● **EXERCISE OBJECTIVE**: Return each line of the records that contains the word "What".

● **INPUT**:
========

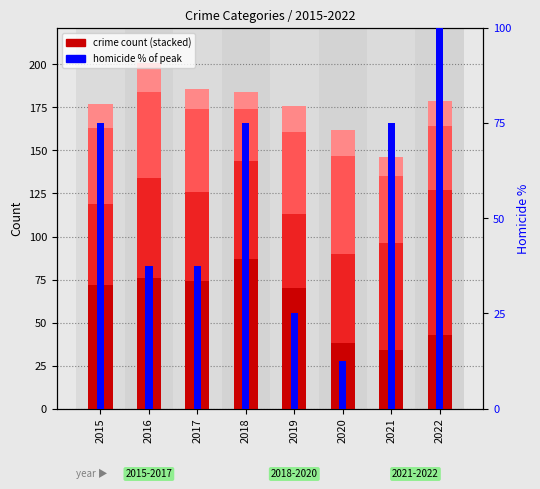

Which series has the largest range (max minus min)?

Homicide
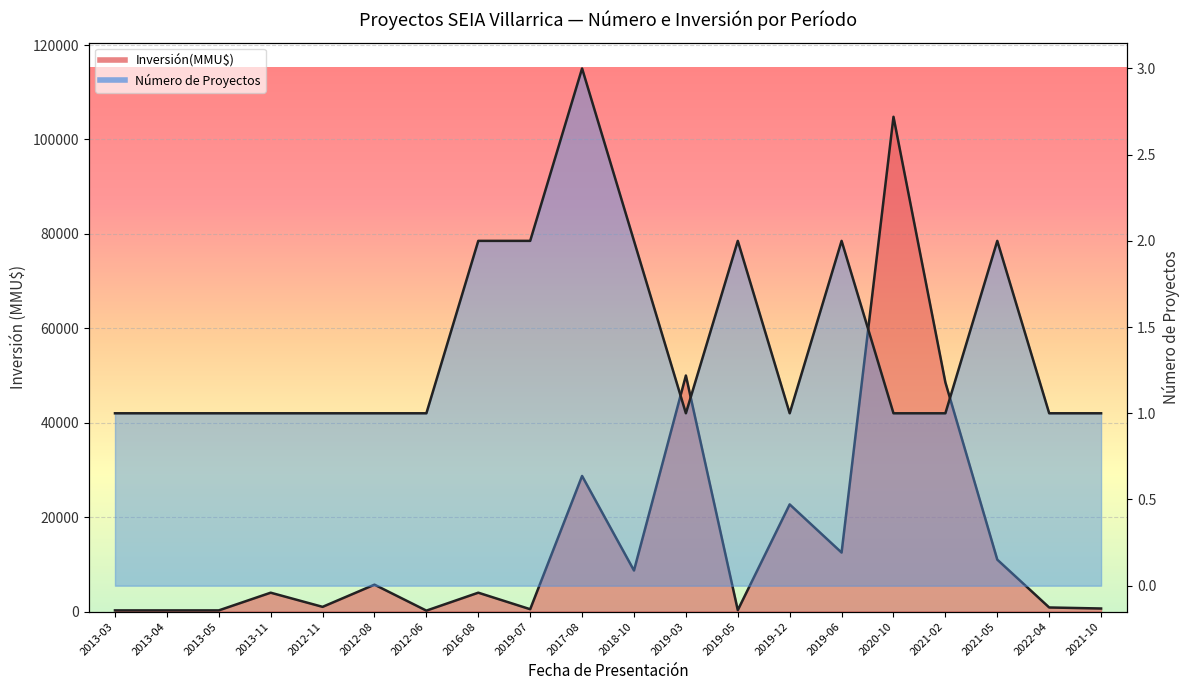

What is the label of the 15th point from the right?

2012-08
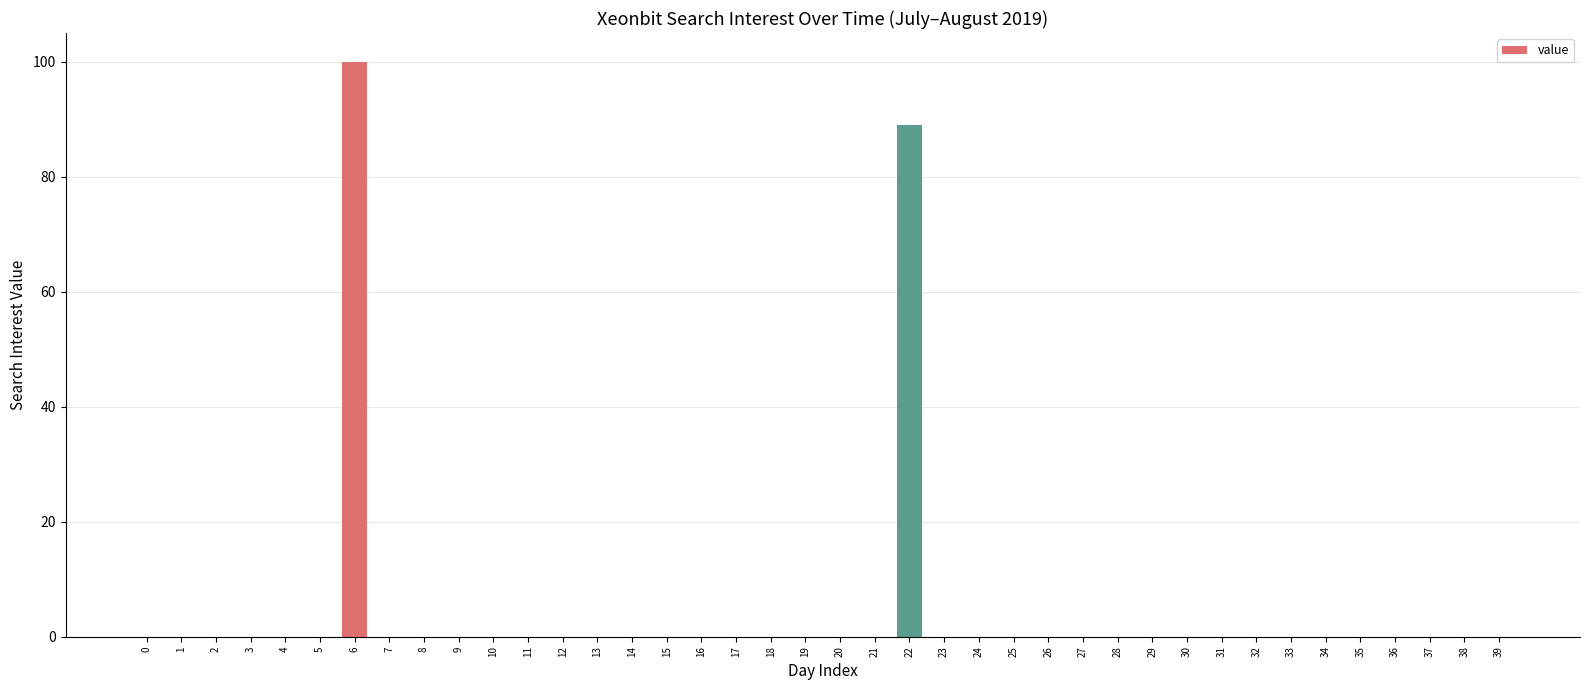

The chart shows a value of 46 at 35. True or false?

False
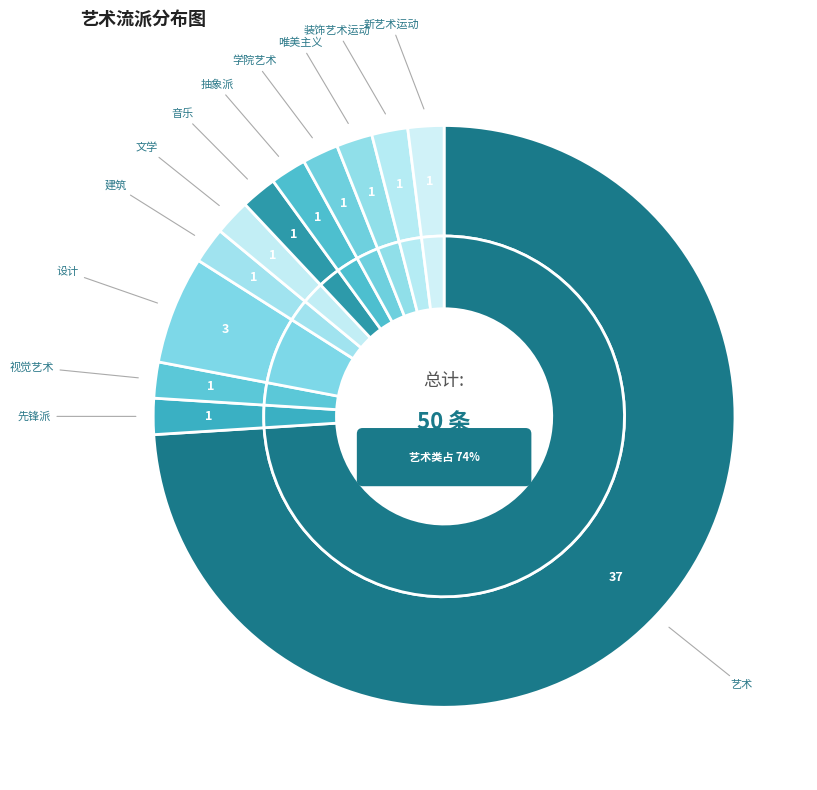

Is there any slice that represents more than half of the pie?

Yes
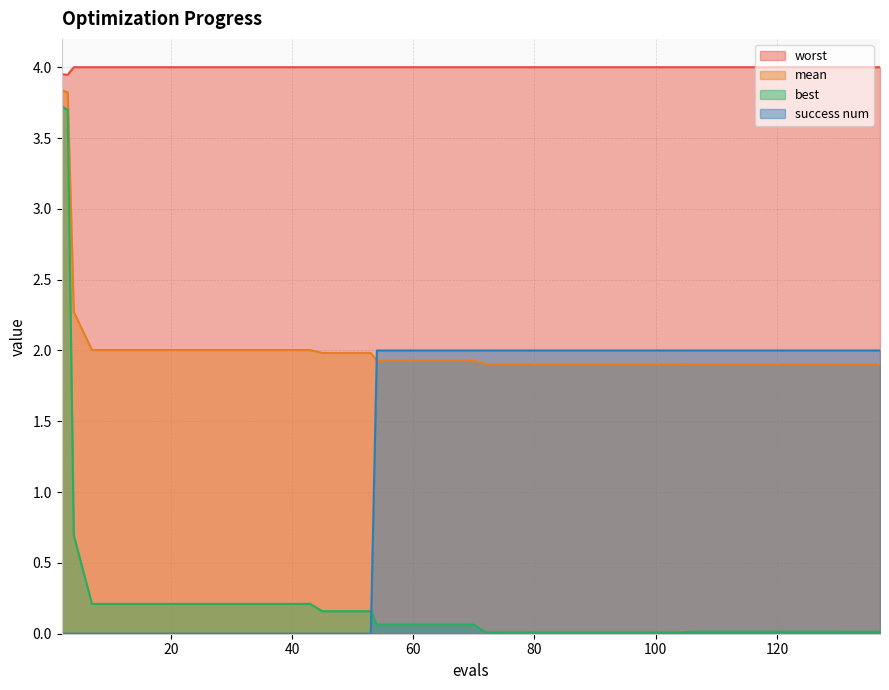

True or false: worst and mean intersect in this chart.

False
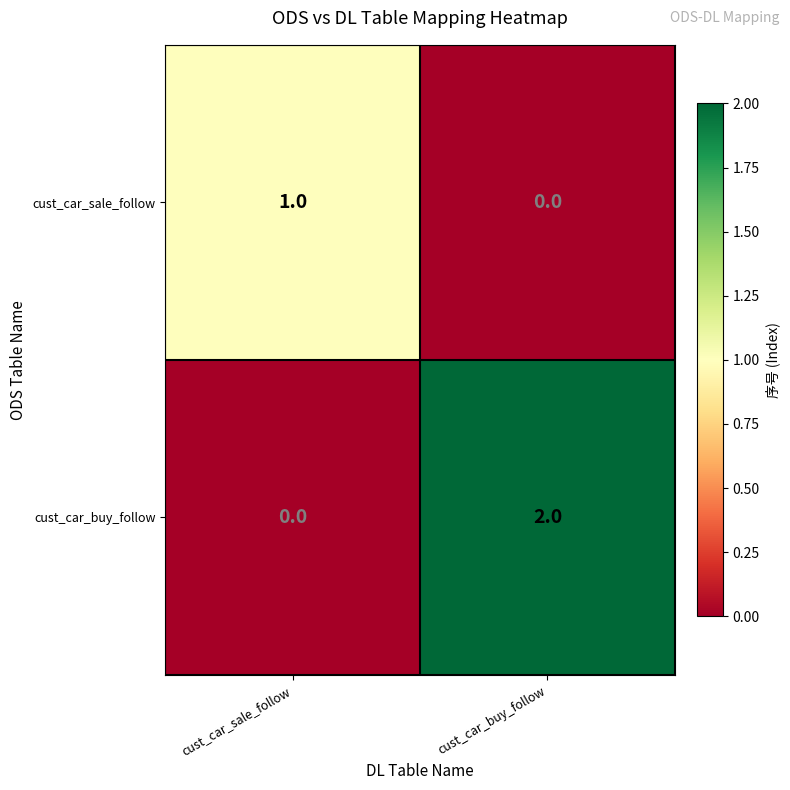

At which category is the sum across all series the highest?

cust_car_buy_follow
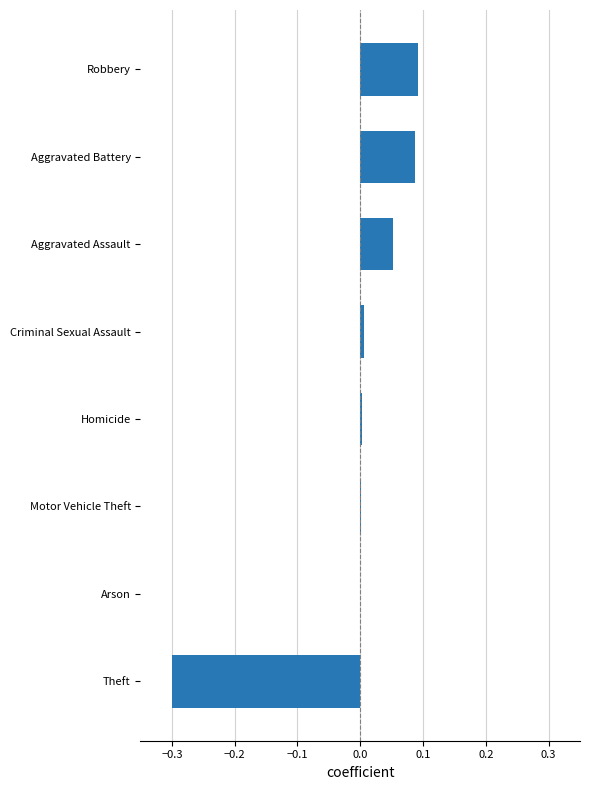

True or false: the data shows 0.3 at Arson.

False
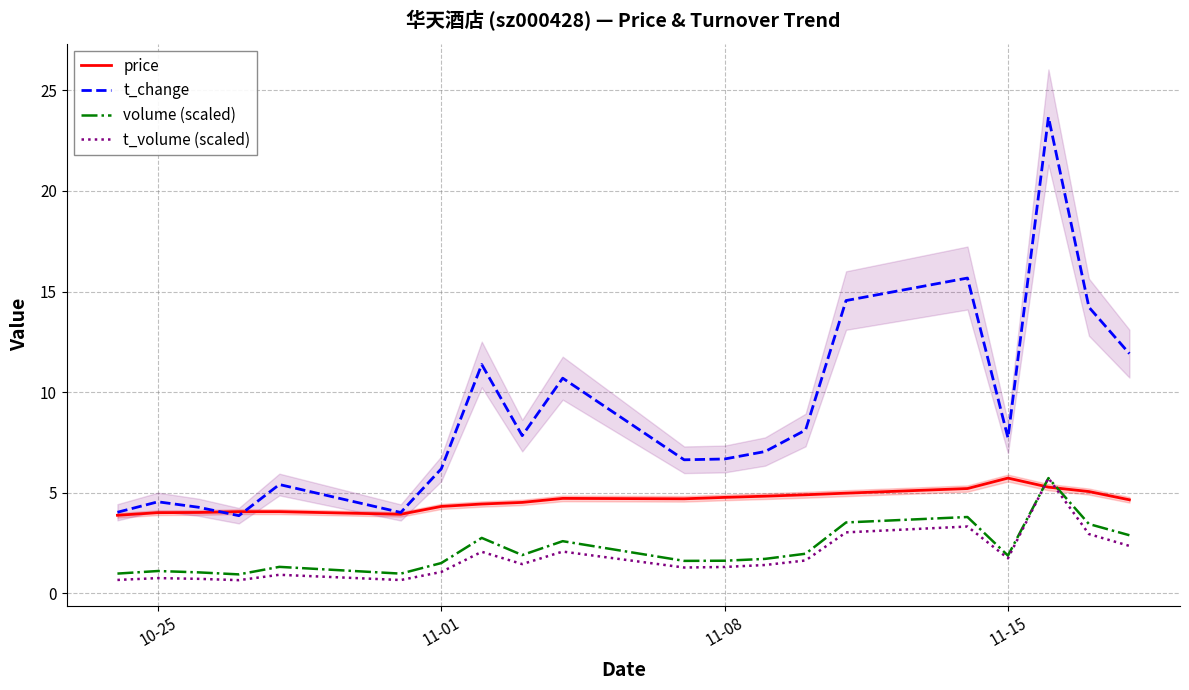

What is the maximum value for price?

5.7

========

● **SOLUTION**:
What is the label of the 15th point from the right?
What is the maximum value for price?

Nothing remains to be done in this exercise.